First find the line with "(257, 490) none" in the entries below, then set down exactly every line through the line with "[756,227,761,231] , ->", that line included.

Material for the task:
_ _ _ _ _ _ _

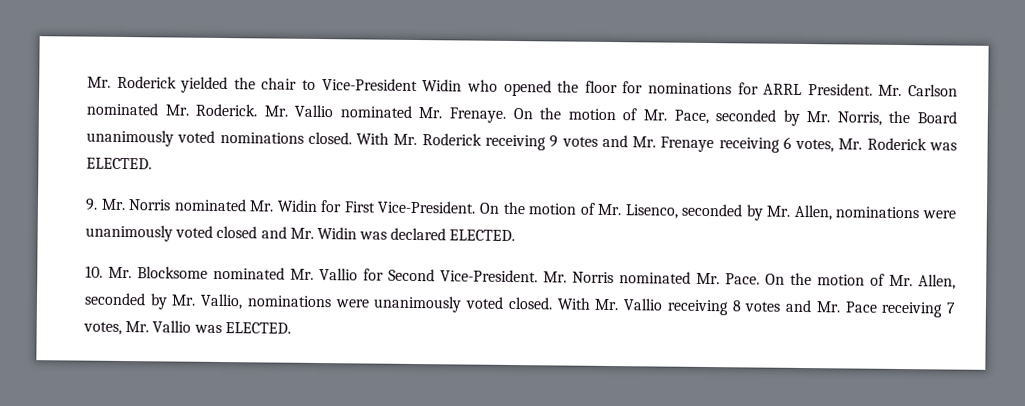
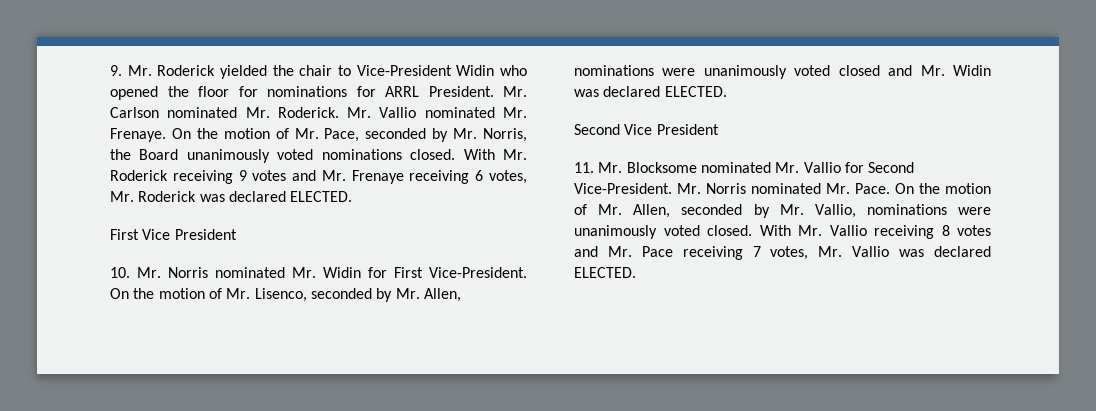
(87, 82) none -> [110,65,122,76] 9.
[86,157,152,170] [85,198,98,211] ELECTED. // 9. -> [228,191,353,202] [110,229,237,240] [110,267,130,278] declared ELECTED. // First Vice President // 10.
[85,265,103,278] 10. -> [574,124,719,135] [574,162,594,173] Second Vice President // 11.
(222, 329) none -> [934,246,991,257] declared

_ _ _ _ _ _ _

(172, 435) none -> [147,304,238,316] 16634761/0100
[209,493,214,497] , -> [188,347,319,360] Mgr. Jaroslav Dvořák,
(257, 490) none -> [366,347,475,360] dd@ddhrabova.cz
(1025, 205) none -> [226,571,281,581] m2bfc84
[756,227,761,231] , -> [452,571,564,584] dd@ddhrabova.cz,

_ _ _ _ _ _ _

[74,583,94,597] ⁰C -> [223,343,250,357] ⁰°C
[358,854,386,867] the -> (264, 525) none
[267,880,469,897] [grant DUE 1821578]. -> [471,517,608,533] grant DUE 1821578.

_ _ _ _ _ _ _

Solution:
(257, 490) none -> [366,347,475,360] dd@ddhrabova.cz
(1025, 205) none -> [226,571,281,581] m2bfc84
[756,227,761,231] , -> [452,571,564,584] dd@ddhrabova.cz,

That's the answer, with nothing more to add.